WATER STREET PROJECT A WASTE OF MONEY
On March 3, the City of Charlottetown notified the residents and taxpayers that work on city streets will be reduced this year due to lack of manpower to do the work.
This comes on the heels of confirmation that a major project — closing and tearing up a perfectly good section of a traffic artery, Water Street, and creating a new road along the events ground — will start soon.
It is crazy enough that we are going to spend an estimated $14 million (likely $20 million with over-runs) on something we don't need, but then to be told that we will be expected to drive on rotten streets in the rest of the city for the foreseeable future, due to lack of manpower, is adding insult to injury.
If this, years-long, traffic circle project at the foot of the Hillsborough Bridge happens, it will be fun when the people “wake up,” as they sit in traffic jams, where the new “Stupid Street” joins Grafton Street and ask: “How did this white elephant come about?” “Who done it?” Worse yet, will there be ambulance delays due to longer routes?
Interestingly, in spite of all the public political posturing, we are apparently unintimidated by how this affects climate change.
We are going to tear up a perfectly good street, Water Street, and make a new one from Water Street across the Charlottetown Events Grounds to Grafton Street, regardless of how enormous the carbon footprint is it will create.

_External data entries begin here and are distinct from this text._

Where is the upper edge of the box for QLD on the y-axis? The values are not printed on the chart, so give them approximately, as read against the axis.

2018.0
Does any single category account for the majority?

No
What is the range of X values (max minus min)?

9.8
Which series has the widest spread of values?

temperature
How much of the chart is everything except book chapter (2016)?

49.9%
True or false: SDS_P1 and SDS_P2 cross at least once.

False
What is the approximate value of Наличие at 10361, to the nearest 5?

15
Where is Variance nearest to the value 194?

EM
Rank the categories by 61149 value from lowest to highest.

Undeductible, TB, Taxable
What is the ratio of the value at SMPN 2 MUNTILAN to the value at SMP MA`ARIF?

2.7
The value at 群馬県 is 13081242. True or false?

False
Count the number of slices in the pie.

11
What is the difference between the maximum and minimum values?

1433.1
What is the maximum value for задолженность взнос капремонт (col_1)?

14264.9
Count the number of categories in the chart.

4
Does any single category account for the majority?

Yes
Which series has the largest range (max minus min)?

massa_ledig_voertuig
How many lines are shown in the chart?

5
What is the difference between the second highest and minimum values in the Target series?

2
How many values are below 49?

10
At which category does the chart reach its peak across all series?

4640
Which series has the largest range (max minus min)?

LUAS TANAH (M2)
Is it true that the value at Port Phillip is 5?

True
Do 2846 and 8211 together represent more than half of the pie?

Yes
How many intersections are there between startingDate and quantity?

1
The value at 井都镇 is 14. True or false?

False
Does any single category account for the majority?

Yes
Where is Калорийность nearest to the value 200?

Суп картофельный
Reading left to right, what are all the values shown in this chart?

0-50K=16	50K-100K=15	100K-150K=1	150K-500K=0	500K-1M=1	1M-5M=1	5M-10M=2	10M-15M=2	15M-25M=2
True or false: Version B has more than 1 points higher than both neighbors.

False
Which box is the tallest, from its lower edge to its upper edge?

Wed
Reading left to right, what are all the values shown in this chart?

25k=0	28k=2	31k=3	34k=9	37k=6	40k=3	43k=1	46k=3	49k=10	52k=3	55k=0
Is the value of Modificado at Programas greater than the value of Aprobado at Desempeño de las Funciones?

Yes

All on a whim, a city-commissioned 10-year-old plan by a Toronto outfit is dug up. The province is now also involved, conveniently labelling it, “the population explosion.”
Taxpayers of P.E.I. can be forgiven for asking: are these mega projects and traffic circles, one after the other, concocted for the purpose of keeping Department of Highways busy and big road-building companies operating? Obviously, job creation is not the goal, since, according to this latest city announcement, an acute shortage of workers will lead to city streets going unfixed.
With our health delivery in shambles, mental health facilities delayed, food banks under stress, and homelessness and housing dominating the “public square,” it would seem that there is enough to keep politicians busy, without pursuing make-work projects that push up the deficit.
It is deplorable that so little foresight exists in our public offices, that we are told to live
with broken city streets in order that we plow ahead with a vanity project that is both environmentally and financially unsound, while stealing scarce manpower that should be deployed where it serves the public's immediate needs most productively.
Halt the nonsense, halt the project, and respect and serve the interest of the people who have put their trust in you. Kirsten Connor, Charlottetown, P.E.I.